Re EHR Input: Robotic surgeons should automatically report to the EHR. Pump infusers should automatically report what the heck they just dispensed to the EHR. Fancy imaging, lab reports should automatically report. So on and so forth. OK, this is asking for more than EHR; it is also asking for smart health care tools. But I don’t see why we can’t work toward this.
Theoretically, productivity and safety should have been primary, not the billing. It could be.
BTW, disappointment with the current generation of EHR systems were mentioned by several experts giving testimony on patient safety at a Congressional hearing July 17, 2014. Some safety experts appealed to Congress to mandate more safety features be built into the software and systems. I hate to say it but the hospital systems’ fundamental problem is they don’t think patient safety first. Making a culture shift to safety first would probably do a lot toward improving the EHR productivity deficit. When their revenues truly depend on quality care (as opposed to hyped up marketing) they will do what’s necessary.

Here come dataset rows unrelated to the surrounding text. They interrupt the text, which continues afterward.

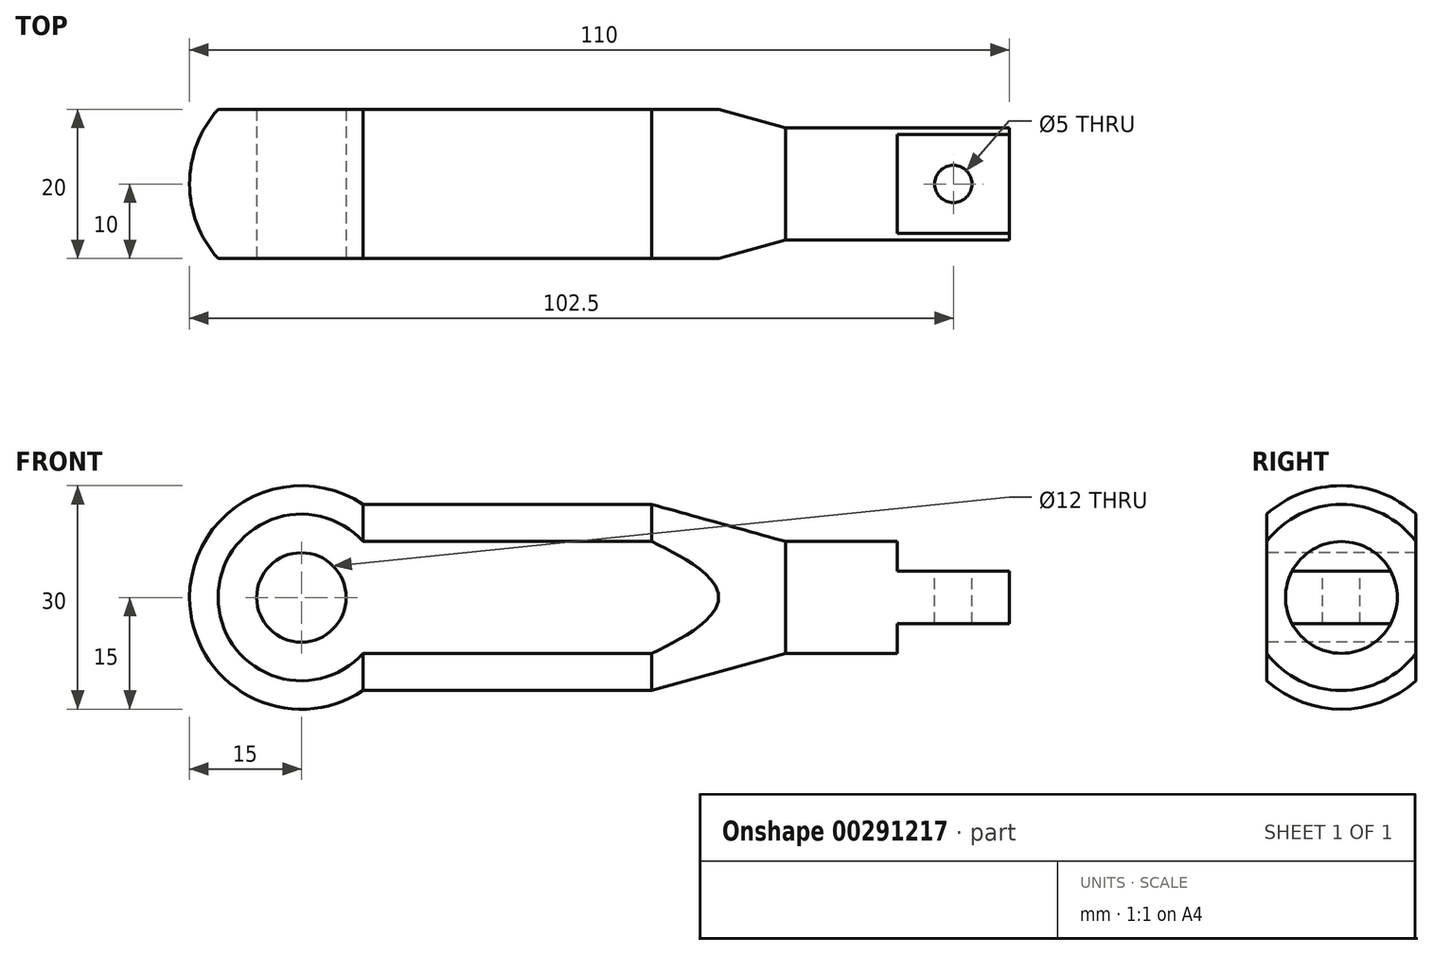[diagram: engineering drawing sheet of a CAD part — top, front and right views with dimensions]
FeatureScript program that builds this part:
annotation { "Feature Type Name" : "Feature", "Feature Type Description" : "" }
export const myFeature = defineFeature(function(context is Context, id is Id, definition is map)
    precondition{}
    {
        {
            var Q0;
            Q0=qCreatedBy(makeId("Front.planeOp"),FACE);
            var sketch = newSketch(context, id + "F0", { "sketchPlane" : qUnion([Q0])});
            skLineSegment(sketch, "E0", {"start": v(0, 0) * mm, "end": v(118.77, 0) * mm, "construction": true});
            skArc(sketch, "E1", {"start": v(-15, 0) * mm, "mid": v(-7.1, 13.22) * mm, "end": v(8.3, 12.5) * mm});
            skLineSegment(sketch, "E2", {"start": v(8.3, 12.5) * mm, "end": v(47, 12.5) * mm});
            skLineSegment(sketch, "E3", {"start": v(47, 12.5) * mm, "end": v(65, 7.5) * mm});
            skLineSegment(sketch, "E4", {"start": v(65, 7.5) * mm, "end": v(95, 7.5) * mm});
            skLineSegment(sketch, "E5", {"start": v(95, 7.5) * mm, "end": v(95, 0) * mm});
            skLineSegment(sketch, "E6", {"start": v(95, 0) * mm, "end": v(-15, 0) * mm});
            skSolve(sketch);
        }
        {
            var Q0;
            Q0 = qSketchRegion(id + "F0", true);
            var Q1;
            Q1=sQuery(id+"F0.wireOp",EDGE,"E0");
            revolve(context, id + "F1", {"entities" : qUnion([Q0]), "axis" : qUnion([Q1]), "revolveType" : RevolveType.FULL});
        }
        {
            var Q0;
            Q0=qCreatedBy(makeId("Front.planeOp"),FACE);
            var sketch = newSketch(context, id + "F2", { "sketchPlane" : qUnion([Q0])});
            skLineSegment(sketch, "E7.bottom", {"start": v(80, 3.5) * mm, "end": v(95, 3.5) * mm});
            skLineSegment(sketch, "E7.left", {"start": v(80, 3.5) * mm, "end": v(80, 7.5) * mm});
            skLineSegment(sketch, "E7.right", {"start": v(95, 3.5) * mm, "end": v(95, 7.5) * mm});
            skLineSegment(sketch, "E8", {"start": v(80, 7.5) * mm, "end": v(95, 7.5) * mm});
            skLineSegment(sketch, "E9", {"start": v(95, -7.5) * mm, "end": v(80, -7.5) * mm});
            skLineSegment(sketch, "E10", {"start": v(64.14, 0) * mm, "end": v(100.56, 0) * mm, "construction": true});
            skLineSegment(sketch, "E11.bottom", {"start": v(80, -3.5) * mm, "end": v(95, -3.5) * mm});
            skLineSegment(sketch, "E11.top", {"start": v(80, -7.5) * mm, "end": v(95, -7.5) * mm});
            skLineSegment(sketch, "E11.left", {"start": v(80, -3.5) * mm, "end": v(80, -7.5) * mm});
            skLineSegment(sketch, "E11.right", {"start": v(95, -3.5) * mm, "end": v(95, -7.5) * mm});
            skSolve(sketch);
        }
        {
            var Q0;
            Q0 = qSketchRegion(id + "F2", true);
            extrude(context, id + "F3", {"entities" : qUnion([Q0]), "operationType" : NewBodyOperationType.REMOVE, "oppositeDirection" : true, "depth" : 25 * mm, "hasSecondDirection" : true, "secondDirectionOppositeDirection" : false, "secondDirectionDepth" : 25 * mm});
        }
        {
            var Q0;
            Q0=qCreatedBy(makeId("Right.planeOp"),FACE);
            var sketch = newSketch(context, id + "F4", { "sketchPlane" : qUnion([Q0])});
            skArc(sketch, "E12", {"start": v(-10, 11.18) * mm, "mid": v(-15, 0) * mm, "end": v(-10, -11.18) * mm});
            skLineSegment(sketch, "E13", {"start": v(-10, 11.18) * mm, "end": v(-10, -11.18) * mm});
            skLineSegment(sketch, "E14", {"start": v(10, 11.18) * mm, "end": v(10, -11.18) * mm});
            skLineSegment(sketch, "E15", {"start": v(0, 23.88) * mm, "end": v(0, -22.08) * mm, "construction": true});
            skArc(sketch, "E16.trimOffspring", {"start": v(10, -11.18) * mm, "mid": v(15, 0) * mm, "end": v(10, 11.18) * mm});
            skSolve(sketch);
        }
        {
            var Q0;
            Q0 = qSketchRegion(id + "F4", true);
            extrude(context, id + "F5", {"entities" : qUnion([Q0]), "operationType" : NewBodyOperationType.REMOVE, "endBound" : BoundingType.THROUGH_ALL, "depth" : 25 * mm, "hasSecondDirection" : true, "secondDirectionOppositeDirection" : true, "secondDirectionDepth" : 25 * mm});
        }
        {
            var Q0;
            Q0=makeQuery(id+"F5.boolean.opBoolean","COPY",FACE,{"derivedFrom":makeQuery(id+"F5.opExtrude","SWEPT_FACE",FACE,{"disambiguationData":[OSD([sQuery(id+"F4.wireOp",EDGE,"E13")])]})});
            var sketch = newSketch(context, id + "F6", { "sketchPlane" : qUnion([Q0])});
            skCircle(sketch, "E17", {"center": v(0, 0) * mm, "radius": 6 * mm});
            skSolve(sketch);
        }
        {
            var Q0;
            Q0=makeQuery(id+"F3.boolean.opBoolean","COPY",FACE,{"derivedFrom":makeQuery(id+"F3.opExtrude","SWEPT_FACE",FACE,{"disambiguationData":[OSD([sQuery(id+"F2.wireOp",EDGE,"E7.bottom")])]})});
            var sketch = newSketch(context, id + "F7", { "sketchPlane" : qUnion([Q0])});
            skCircle(sketch, "E18", {"center": v(87.5, 0) * mm, "radius": 2.5 * mm});
            skSolve(sketch);
        }
        {
            var Q0;
            Q0 = qSketchRegion(id + "F7", true);
            extrude(context, id + "F8", {"entities" : qUnion([Q0]), "operationType" : NewBodyOperationType.REMOVE, "oppositeDirection" : true, "depth" : 25 * mm});
        }
        {
            var Q0;
            Q0 = qSketchRegion(id + "F6", true);
            extrude(context, id + "F9", {"entities" : qUnion([Q0]), "operationType" : NewBodyOperationType.REMOVE, "oppositeDirection" : true, "depth" : 25 * mm});
        }
    });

Sounds great, until you realize how bad the security is on these systems. Best case, we all know exactly what the British Royals got treated for and with every time they’re in the hospital. Worst case, murders and assassinations could be done via hospital hacking.
The danger with EHRs already, as I have seen as a patient and family-member-of-patients, is that they can lead to incorrect care.
My last comment was supposed to be a reply to LAS.